79 In some circumstances it may be argued that a discontinuance does not involve a surrender or abandonment by the plaintiff, but recognition that "some supervening event" has militated against success, rendered the proceedings futile, or wholly removed the plaintiff's cause of action: see One.Tel Ltd v Commissioner of Taxation [2000] FCA 270; 101 FCR 548 at 553 (Burchett J); Edwards Madigan Torzillo Briggs Pty Ltd v Stack [2003] NSWCA 302 at [5] (Davies AJA, Mason P and Meagher JA agreeing); Australiawide Airlines at [50]-[52] (Bryson JA, McColl JA agreeing).

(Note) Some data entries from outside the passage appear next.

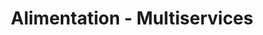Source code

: ---
title: "Alimentation - Multiservices"
url: /archigny/alimentation-multiservices/
shop: commodité
---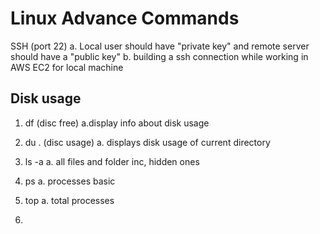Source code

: # Linux Advance Commands

SSH (port 22)
a. Local user should have "private key" and remote server should have a "public key"
b. building a ssh connection while working in AWS EC2 for local machine

## Disk usage

1. df (disc free)
   a.display info about disk usage

2. du . (disc usage)
   a. displays disk usage of current directory

3. ls -a
   a. all files and folder inc, hidden ones

4. ps
   a. processes basic

5. top
   a. total processes

6.
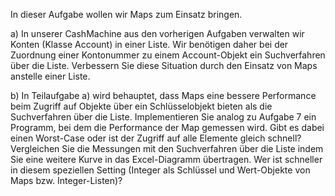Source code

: In dieser Aufgabe wollen wir Maps zum Einsatz bringen.

a) In unserer CashMachine aus den vorherigen Aufgaben verwalten wir Konten (Klasse Account) in einer Liste. Wir benötigen daher bei der Zuordnung einer Kontonummer zu einem Account-Objekt ein Suchverfahren über die Liste. Verbessern Sie diese Situation durch den Einsatz von Maps anstelle einer Liste.

b) In Teilaufgabe a) wird behauptet, dass Maps eine bessere Performance beim Zugriff auf Objekte über ein Schlüsselobjekt bieten als die Suchverfahren über die Liste. Implementieren Sie analog zu Aufgabe 7 ein Programm, bei dem die Performance der Map gemessen wird. Gibt es dabei einen Worst-Case oder ist der Zugriff auf alle Elemente gleich schnell? Vergleichen Sie die Messungen mit den Suchverfahren über die Liste indem Sie eine weitere Kurve in das Excel-Diagramm übertragen. Wer ist schneller in diesem speziellen Setting (Integer als Schlüssel und Wert-Objekte von Maps bzw. Integer-Listen)?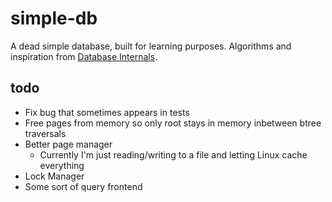 # simple-db

A dead simple database, built for learning purposes. Algorithms and inspiration from
[Database Internals](https://www.oreilly.com/library/view/database-internals/9781492040330/).

## todo

- Fix bug that sometimes appears in tests
- Free pages from memory so only root stays in memory inbetween btree traversals
- Better page manager
  - Currently I'm just reading/writing to a file and letting Linux cache everything
- Lock Manager
- Some sort of query frontend
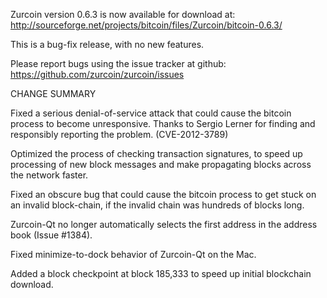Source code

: Zurcoin version 0.6.3 is now available for download at:
  http://sourceforge.net/projects/bitcoin/files/Zurcoin/bitcoin-0.6.3/

This is a bug-fix release, with no new features.

Please report bugs using the issue tracker at github:
  https://github.com/zurcoin/zurcoin/issues

CHANGE SUMMARY

Fixed a serious denial-of-service attack that could cause the
bitcoin process to become unresponsive. Thanks to Sergio Lerner
for finding and responsibly reporting the problem. (CVE-2012-3789)

Optimized the process of checking transaction signatures, to
speed up processing of new block messages and make propagating
blocks across the network faster.

Fixed an obscure bug that could cause the bitcoin process to get
stuck on an invalid block-chain, if the invalid chain was
hundreds of blocks long.

Zurcoin-Qt no longer automatically selects the first address
in the address book (Issue #1384).

Fixed minimize-to-dock behavior of Zurcoin-Qt on the Mac.

Added a block checkpoint at block 185,333 to speed up initial
blockchain download.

80 There may be cases in which the distinction sought to be drawn in One.Tel Ltd is of assistance: however, neither category can be precisely defined, nor is the boundary between them clear. For example, in Newcastle Wallsend Coal Co Pty Ltd v Industrial Relations Commission of NSW [2006] NSWCA 129; 153 IR 386 discontinuance could be explained by reference to a legislative amendment which removed the applicant's hopes of success. Amending legislation may readily be characterised as a supervening event, but in Newcastle Wallsend, a further question arose as to whether discontinuance in fact flowed from reliance upon the amending legislation, or from an earlier decision of the Court which indicated that the applicant would be unsuccessful if it pursued its claim. In the present claim, it could be said that the applicant's success on the first appeal in this Court may have rendered the summary proceedings available under the statute of limited benefit to the respondent, being a benefit which was further diminished by the effluxion of time and the likelihood that an essentially interlocutory remedy would be overtaken by a final decision with respect to the issues in dispute.
81 As has been noted on more than one occasion, the variety of relevant factors renders it difficult to reduce the exercise of discretion by characterisation of the reason for discontinuance: see, eg, O'Neill v Mann [2000] FCA 1680 at [13] (Finn J). There is also a risk that the subjective motivations of the plaintiff in discontinuing may be put forward as a basis for some other order. Except to the extent that such views may have been put before the defendant, for example as a basis for settlement, and be established as such on the evidence, subjective considerations of one party will generally be immaterial, so that the discretion will be exercised on the basis of the objective circumstances established on the evidence.
82 Bearing these considerations in mind, I agree with the reasons of Hodgson JA and with the orders his Honour has proposed.